## TEKS BACAAN
==========

Taman Lawang, Legalitas yang Ilegal
11140110044 - MERRY - E1
Experience in HD : http://www.youtube.com/watch?v=jsYM6m7ejv4
Apa
yang terlintas di pikiran kita jika kita mendengar kata Taman Lawang? Pasti ada
rasa deg-degan juga mengerikan mendengar nama itu. Taman Lawang merupakan salah
tempat terkenal di daerah Jakarta. Tentu saja, bagi orang yang tinggal di
Jakarta nama tersebut tidak asing bagi telinga mereka. Taman Lawang itu sendiri
terletak di Jakarta Pusat.
Bagi
mereka yang sering melalui jalan tersebut pasti akan merasakan takut, deg-degan
serta ingin buru-buru melalui jalan tersebut. Mereka yang buru-buru itu bukan
takut karena tempat itu angker atau ada setan. Tetapi, Taman Lawang itu
terkenal dengan salah satu profesi yang tentu saja cukup sangat sering kita
dengar dimanapun.
Yah,
Pekerja Seks yang menghadirkan suasana berbeda di sepanjang Jalan Taman Lawang
tersebut. Berbeda dengan pekerja seks lainnya, pekerja seks yang ada di Taman
Lawang ini tentu saja, Pekerja Seks Komersial transgender. Kenapa disebut
transgender? Karena di Taman Lawang itu terkenal dengan warianya yang transgender
lohh.

==========

## DATA YANG DISEDIAKAN
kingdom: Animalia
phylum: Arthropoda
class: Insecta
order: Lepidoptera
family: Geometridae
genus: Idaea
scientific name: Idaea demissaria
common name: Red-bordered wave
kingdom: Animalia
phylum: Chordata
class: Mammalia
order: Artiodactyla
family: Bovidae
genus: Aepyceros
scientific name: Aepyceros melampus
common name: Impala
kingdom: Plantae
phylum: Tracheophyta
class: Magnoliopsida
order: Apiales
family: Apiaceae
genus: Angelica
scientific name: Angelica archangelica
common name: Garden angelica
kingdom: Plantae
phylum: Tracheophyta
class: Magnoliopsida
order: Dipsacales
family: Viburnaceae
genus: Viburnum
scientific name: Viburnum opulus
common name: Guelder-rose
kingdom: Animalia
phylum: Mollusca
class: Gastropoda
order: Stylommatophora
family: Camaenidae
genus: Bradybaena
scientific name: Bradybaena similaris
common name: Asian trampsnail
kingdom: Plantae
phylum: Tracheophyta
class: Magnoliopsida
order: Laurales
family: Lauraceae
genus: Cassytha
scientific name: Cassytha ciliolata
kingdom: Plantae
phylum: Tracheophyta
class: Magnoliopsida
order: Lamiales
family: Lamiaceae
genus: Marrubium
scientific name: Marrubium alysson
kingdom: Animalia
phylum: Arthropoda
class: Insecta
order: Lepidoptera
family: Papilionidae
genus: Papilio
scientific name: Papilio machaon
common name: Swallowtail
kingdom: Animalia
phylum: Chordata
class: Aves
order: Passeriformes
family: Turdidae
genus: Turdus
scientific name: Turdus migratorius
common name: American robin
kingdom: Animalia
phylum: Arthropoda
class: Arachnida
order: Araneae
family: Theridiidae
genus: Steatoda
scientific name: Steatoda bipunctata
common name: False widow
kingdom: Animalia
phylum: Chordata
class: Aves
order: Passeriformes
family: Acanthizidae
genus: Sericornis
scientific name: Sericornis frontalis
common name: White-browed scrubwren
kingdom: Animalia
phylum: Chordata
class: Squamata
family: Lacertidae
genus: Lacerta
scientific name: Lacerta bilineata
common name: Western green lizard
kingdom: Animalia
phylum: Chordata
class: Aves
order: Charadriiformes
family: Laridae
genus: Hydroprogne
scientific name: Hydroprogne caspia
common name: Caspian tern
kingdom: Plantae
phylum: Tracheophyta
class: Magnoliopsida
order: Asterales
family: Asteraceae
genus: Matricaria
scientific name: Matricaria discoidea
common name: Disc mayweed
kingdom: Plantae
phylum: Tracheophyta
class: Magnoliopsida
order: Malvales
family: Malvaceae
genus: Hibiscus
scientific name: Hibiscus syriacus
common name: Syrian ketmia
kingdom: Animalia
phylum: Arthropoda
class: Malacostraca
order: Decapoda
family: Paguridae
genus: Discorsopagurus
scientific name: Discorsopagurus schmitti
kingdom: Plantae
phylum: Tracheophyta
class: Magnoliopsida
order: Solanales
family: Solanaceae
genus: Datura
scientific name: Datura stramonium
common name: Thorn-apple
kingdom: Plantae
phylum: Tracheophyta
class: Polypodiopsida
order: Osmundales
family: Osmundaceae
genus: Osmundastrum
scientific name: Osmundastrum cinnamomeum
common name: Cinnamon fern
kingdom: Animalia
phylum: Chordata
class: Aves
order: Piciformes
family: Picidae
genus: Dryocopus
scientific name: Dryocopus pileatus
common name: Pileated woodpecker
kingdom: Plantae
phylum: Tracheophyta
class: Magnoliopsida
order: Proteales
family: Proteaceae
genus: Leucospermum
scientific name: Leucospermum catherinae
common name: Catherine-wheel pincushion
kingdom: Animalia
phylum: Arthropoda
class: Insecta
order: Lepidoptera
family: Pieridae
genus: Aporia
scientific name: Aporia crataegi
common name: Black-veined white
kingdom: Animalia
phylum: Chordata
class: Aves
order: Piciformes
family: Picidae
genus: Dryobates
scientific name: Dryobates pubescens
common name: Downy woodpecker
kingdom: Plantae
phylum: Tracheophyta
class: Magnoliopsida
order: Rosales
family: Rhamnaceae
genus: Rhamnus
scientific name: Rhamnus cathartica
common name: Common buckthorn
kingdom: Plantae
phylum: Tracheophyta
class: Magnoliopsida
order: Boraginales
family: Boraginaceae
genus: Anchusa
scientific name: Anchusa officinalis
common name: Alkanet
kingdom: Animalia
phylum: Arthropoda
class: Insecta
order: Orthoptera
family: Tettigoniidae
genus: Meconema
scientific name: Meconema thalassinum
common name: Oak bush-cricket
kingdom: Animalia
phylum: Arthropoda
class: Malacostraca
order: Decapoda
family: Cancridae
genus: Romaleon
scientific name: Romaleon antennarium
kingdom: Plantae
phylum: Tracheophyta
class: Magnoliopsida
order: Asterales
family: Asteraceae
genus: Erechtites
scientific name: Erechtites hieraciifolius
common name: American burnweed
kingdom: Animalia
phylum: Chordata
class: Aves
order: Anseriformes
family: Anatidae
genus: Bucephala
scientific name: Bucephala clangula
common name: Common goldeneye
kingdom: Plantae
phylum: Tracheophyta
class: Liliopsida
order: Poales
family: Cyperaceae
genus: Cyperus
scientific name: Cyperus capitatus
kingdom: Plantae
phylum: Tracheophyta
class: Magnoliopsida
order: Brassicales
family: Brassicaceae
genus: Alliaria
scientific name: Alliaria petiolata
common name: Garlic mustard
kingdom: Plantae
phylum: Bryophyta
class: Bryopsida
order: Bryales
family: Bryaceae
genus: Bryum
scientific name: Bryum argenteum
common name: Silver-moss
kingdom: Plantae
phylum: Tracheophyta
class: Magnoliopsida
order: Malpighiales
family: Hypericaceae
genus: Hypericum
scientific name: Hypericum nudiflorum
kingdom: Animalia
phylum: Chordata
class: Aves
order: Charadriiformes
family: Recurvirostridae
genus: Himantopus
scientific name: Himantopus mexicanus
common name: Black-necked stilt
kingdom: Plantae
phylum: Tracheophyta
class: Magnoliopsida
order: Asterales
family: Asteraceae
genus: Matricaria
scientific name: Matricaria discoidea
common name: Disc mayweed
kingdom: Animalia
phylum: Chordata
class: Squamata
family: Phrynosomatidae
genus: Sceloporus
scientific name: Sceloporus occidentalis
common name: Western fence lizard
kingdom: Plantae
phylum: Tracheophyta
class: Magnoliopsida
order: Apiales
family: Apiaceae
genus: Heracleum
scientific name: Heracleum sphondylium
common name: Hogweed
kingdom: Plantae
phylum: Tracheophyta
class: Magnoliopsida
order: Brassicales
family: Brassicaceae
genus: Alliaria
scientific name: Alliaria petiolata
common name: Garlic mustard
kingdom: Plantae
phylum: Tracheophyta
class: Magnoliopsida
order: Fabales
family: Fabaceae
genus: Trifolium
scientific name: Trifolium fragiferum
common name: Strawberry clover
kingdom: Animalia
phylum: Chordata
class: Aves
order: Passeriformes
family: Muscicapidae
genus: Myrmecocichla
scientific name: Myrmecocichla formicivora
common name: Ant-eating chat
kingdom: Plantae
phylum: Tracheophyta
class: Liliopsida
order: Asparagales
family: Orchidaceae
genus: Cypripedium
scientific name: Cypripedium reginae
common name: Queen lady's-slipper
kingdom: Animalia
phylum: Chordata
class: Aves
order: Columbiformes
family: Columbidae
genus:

==========

## YANG HARUS DIKERJAKAN
(a) Menurut teks tentang Taman Lawang, di wilayah Jakarta bagian mana Taman Lawang terletak?
(b) Kutip persis bagian teks tentang Taman Lawang yang dimulai pada kata-kata "Taman Lawang, Legalitas" dan berhenti setelah kata-kata "di Jakarta Pusat.".
(c) Teruskan teks tentang Taman Lawang mulai dari sesudah kalimat terakhir yang tercantum.

## JAWABAN YANG DIBERIKAN
(a) Taman Lawang terletak di Jakarta Pusat.

(b)
Taman Lawang, Legalitas yang Ilegal
11140110044 - MERRY - E1
Experience in HD : http://www.youtube.com/watch?v=jsYM6m7ejv4
Apa
yang terlintas di pikiran kita jika kita mendengar kata Taman Lawang? Pasti ada
rasa deg-degan juga mengerikan mendengar nama itu. Taman Lawang merupakan salah
tempat terkenal di daerah Jakarta. Tentu saja, bagi orang yang tinggal di
Jakarta nama tersebut tidak asing bagi telinga mereka. Taman Lawang itu sendiri
terletak di Jakarta Pusat.

(c)
Banyak
dari masyarakat yang ada di desa berbondong-bondong ke Jakarta. Kenapa ? Tentu
saja untuk mengadu nasib mereka di Jakarta. Konon katanya, Jakarta adalah
tempat dimana bisa menjanjikan keinginan mereka terpenuhi. Mendengar hal itu,
masyarakat desa tentu saja ingin mencicipinya. Iya
jika mereka yang datang itu memang memiliki kemampuan untuk mencari pekerjaan
di Jakarta. Tapi bagaimana dengan mereka yang tidak memiliki kemampuan sama
sekali? Sebagian dari mereka yang tidak mempunyai kemampuan tentu saja akan
tinggal di bawah jembatan dengan mencari uang di lampu merah atau bisa saja
sebagai pengamen.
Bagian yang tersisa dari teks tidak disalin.